Receiver Sensitivity: Execute receiver sensitivity by simulating a threshold for packet reception, denoting the lower focus of molecules required to identify a signal.

Limitations

Simplified Approximation: It offers a highly abstracted model for molecular communication aiming on the transfers and reception of packets instead of the actual molecular dynamics.
No Physical Layer Simulation: It does not cover the whole physics of molecular communication includes molecule-receptor binding or chemical reactions.
Limited Support in ns2: Ns2 is not configured for simulating non-electromagnetic communication paradigms, so the simulation is narrow to high-level abstractions.

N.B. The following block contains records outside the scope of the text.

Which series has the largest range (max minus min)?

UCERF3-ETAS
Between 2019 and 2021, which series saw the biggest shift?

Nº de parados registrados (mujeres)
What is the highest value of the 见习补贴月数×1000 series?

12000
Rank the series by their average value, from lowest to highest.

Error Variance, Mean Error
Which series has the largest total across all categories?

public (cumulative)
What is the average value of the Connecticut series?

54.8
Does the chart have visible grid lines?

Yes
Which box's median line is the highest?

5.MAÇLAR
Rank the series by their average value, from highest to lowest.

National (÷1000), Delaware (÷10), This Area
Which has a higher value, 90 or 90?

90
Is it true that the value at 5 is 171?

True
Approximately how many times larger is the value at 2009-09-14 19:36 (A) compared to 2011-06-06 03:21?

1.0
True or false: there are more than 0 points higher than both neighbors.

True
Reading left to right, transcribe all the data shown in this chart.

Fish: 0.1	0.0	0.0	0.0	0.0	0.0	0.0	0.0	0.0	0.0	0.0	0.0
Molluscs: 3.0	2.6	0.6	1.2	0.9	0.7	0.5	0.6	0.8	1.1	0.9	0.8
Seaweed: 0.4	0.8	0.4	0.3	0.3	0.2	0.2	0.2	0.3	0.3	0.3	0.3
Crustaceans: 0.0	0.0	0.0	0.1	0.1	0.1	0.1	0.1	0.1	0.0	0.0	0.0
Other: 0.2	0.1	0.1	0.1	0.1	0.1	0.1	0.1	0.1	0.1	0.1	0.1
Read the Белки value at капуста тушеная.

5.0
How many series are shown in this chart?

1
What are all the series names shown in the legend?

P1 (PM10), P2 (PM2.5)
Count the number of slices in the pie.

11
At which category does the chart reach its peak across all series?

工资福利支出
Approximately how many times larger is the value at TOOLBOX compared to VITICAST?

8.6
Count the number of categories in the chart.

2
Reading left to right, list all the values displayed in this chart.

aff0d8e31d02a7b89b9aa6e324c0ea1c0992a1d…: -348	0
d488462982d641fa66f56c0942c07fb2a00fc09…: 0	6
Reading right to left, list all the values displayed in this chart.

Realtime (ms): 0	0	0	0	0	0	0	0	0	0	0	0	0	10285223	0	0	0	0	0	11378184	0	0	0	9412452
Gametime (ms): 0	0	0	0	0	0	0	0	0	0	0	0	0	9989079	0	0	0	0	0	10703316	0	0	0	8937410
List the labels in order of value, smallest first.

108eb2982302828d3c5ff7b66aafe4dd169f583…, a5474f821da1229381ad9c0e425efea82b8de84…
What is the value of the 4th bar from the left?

Overall, we hope you can grasp the whole complexities through this script on how to implement the Molecular Communication in ns2 and how to personalize them even though it has some restrictions. We can offer you additional details of molecular communication, if needed. Do you want to explore Molecular Communication with the ns2 tool? Reach out to ns2project.com for great results.